Great Lakes fisheries managers rely on trawl surveys in their fisheries assessment programs.

A Trawl Design Training Workshop is scheduled for December 4-5, 2013 at the Great Lakes Environmental Research Laboratory in Ann Arbor, Michigan. The workshop is being sponsored by the Great Lakes Sea Grant Network, U.S. Geological Survey, Memorial University, and the Great Lakes Environmental Research Laboratory.

The workshop will be a follow-up workshop from the highly successful Trawl Design Workshop organized by New York Sea Grant. The workshop is developed for fisheries assessment staff from the Upper Great Lakes and will focus on fundamentals of trawl performance, fish behavior, and fish catchability. The workshop will feature trawl simulations of a generic Yankee type trawl design using the Lake Ontario model developed from the previous workshop. The December workshop will expand on the topics of comparability of Great Lake’s trawling programs, factors influencing trawl performance, fish catchability and designing studies to measure fish catchability and comparative gear efficiency.

Bottom trawls are one of the most important fishing gears used in fish stock assessments, worldwide. It is the primary survey gear for National Oceanic and Atmospheric Administration ecosystem surveys in U.S. oceans and prey fish assessments in the Great Lakes. Fish assessments for prey species, such as alewife, rainbow smelt, and bloaters, have been conducted, annually, in the Great Lakes since the 1970s by state, provincial and federal agencies. Assessment programs have consisted largely of bottom trawling; however, in recent years, simultaneous hydroacoustic/mid-water trawling programs have been developed. Trawl abundance indices are used to model stock-recruitment relationships and to understand population dynamics, which are vital to effective fisheries management and advancing scientific understanding of fish stocks.

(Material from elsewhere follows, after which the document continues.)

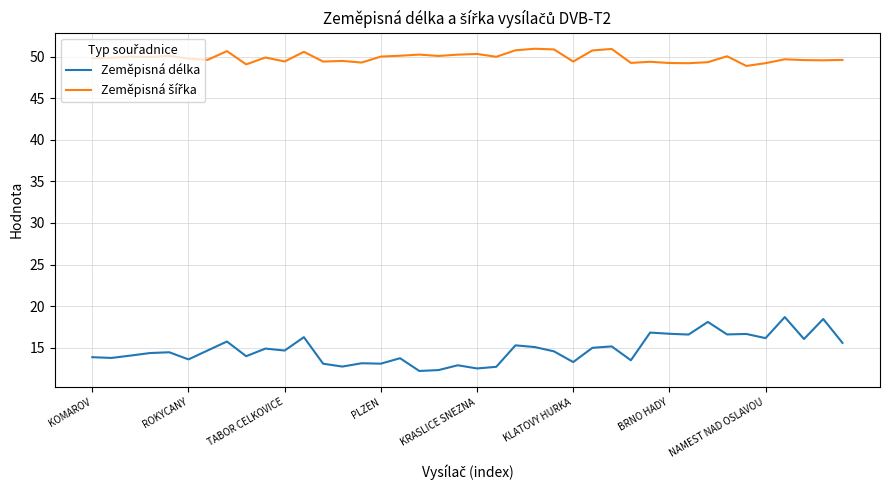

What is the greatest value displayed?

50.9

One of the greatest challenges for the Great Lakes fisheries assessment programs is maintaining consistency of trawling gear through time. This is a challenge made more difficult by the proliferation of zebra and quagga mussels, which have been implicated in reduced sampling efficiency of traditional bottom trawls and have also been linked to changes in fish distribution resulting from changes in the lower food web dynamics.